> [ASSIGNED TASK]: Look through the lines below, find those with the word "buku", and copy them.

== PROVIDED ENTRIES

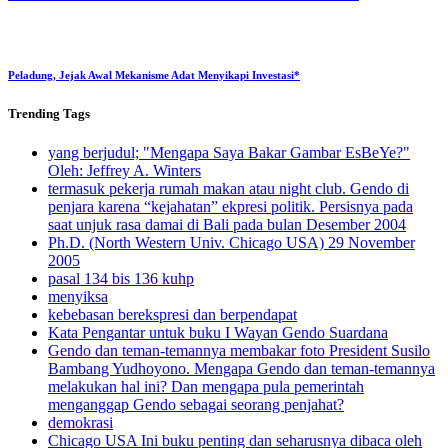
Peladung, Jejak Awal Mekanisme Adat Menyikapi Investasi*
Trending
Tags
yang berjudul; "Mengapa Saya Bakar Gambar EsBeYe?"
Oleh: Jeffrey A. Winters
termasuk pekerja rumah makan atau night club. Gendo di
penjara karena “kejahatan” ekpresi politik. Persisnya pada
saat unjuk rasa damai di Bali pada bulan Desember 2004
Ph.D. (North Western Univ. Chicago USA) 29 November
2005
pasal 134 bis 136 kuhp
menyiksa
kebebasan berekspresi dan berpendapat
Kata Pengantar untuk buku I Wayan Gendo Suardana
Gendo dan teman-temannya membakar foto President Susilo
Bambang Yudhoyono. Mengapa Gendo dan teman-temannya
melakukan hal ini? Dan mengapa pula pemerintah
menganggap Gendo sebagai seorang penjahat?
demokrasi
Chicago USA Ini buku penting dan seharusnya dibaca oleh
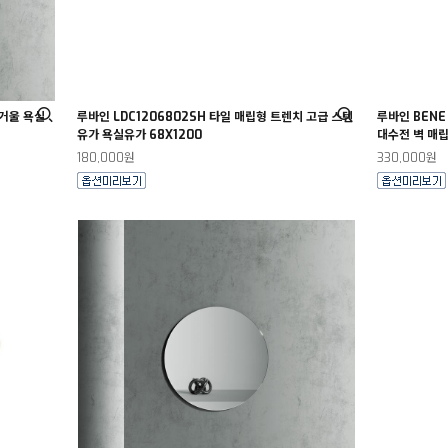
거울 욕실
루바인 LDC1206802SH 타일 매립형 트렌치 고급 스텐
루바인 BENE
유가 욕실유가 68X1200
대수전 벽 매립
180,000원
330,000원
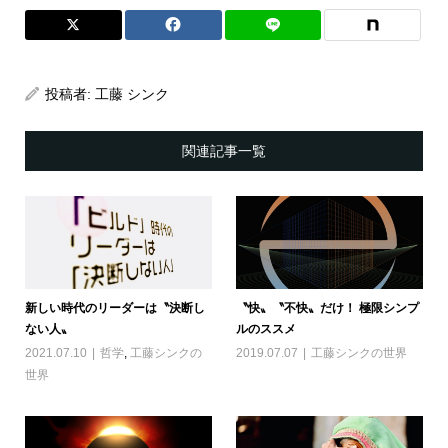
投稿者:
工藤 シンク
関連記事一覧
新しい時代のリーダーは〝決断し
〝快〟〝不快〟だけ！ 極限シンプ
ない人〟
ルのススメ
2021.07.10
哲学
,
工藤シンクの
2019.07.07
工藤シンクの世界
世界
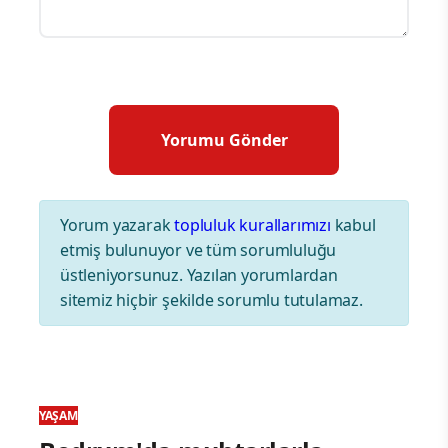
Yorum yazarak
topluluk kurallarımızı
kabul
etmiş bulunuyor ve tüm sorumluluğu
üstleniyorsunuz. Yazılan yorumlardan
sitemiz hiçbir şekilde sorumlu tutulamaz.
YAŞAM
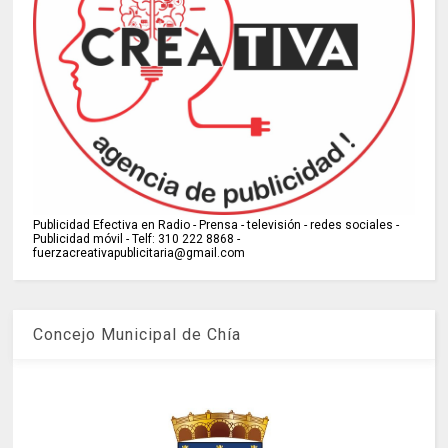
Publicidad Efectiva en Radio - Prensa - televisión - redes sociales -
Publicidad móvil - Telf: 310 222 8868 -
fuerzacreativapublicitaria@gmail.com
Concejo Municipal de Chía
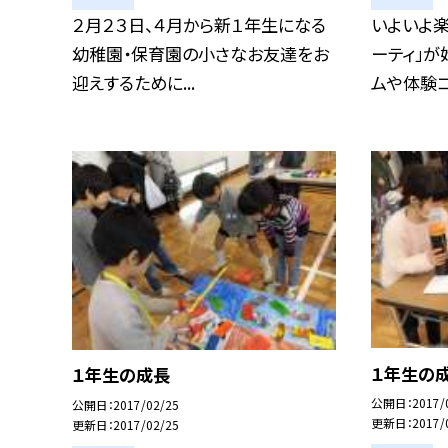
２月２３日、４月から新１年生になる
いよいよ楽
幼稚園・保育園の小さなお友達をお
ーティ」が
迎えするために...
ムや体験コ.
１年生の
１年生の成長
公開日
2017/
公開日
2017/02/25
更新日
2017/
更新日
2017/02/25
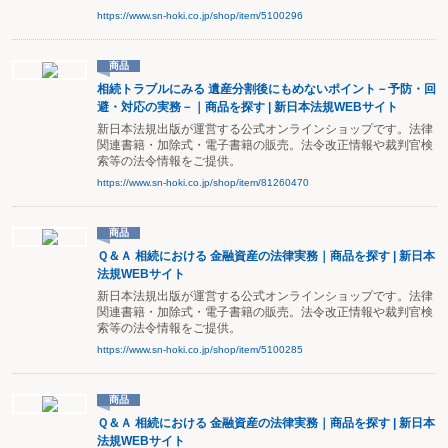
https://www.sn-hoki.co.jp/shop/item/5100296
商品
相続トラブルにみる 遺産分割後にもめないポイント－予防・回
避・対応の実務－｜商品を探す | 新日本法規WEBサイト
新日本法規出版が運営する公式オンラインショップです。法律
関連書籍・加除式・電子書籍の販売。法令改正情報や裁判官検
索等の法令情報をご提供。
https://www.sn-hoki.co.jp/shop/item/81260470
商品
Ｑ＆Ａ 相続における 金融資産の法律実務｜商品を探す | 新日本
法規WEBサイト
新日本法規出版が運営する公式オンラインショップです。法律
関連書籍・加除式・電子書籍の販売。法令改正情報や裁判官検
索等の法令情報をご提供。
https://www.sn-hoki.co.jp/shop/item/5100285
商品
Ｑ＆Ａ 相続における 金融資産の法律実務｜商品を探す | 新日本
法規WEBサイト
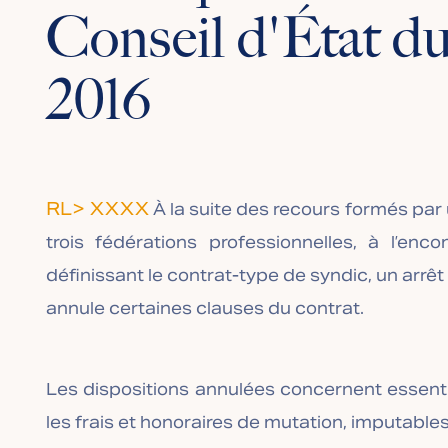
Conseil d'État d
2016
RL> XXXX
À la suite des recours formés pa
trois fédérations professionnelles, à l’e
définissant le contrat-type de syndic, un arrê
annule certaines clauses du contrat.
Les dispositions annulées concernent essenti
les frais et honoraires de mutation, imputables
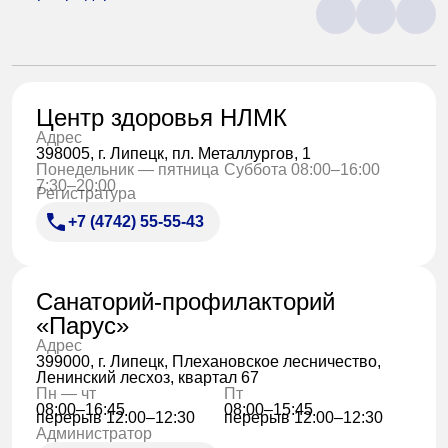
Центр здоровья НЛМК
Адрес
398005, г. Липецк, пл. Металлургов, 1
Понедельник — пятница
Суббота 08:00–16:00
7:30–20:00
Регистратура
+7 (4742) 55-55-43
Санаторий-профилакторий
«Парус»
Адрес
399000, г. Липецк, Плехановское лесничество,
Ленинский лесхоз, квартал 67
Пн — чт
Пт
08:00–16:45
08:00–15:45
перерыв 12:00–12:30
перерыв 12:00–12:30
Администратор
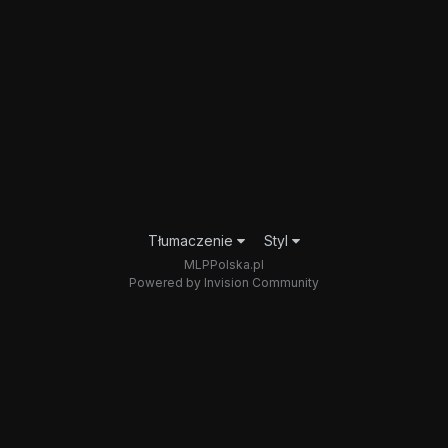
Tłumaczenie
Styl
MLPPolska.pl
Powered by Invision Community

====

> [SOLUTION TO THE PROBLEM]:
Kata Pengantar untuk buku I Wayan Gendo Suardana
Chicago USA Ini buku penting dan seharusnya dibaca oleh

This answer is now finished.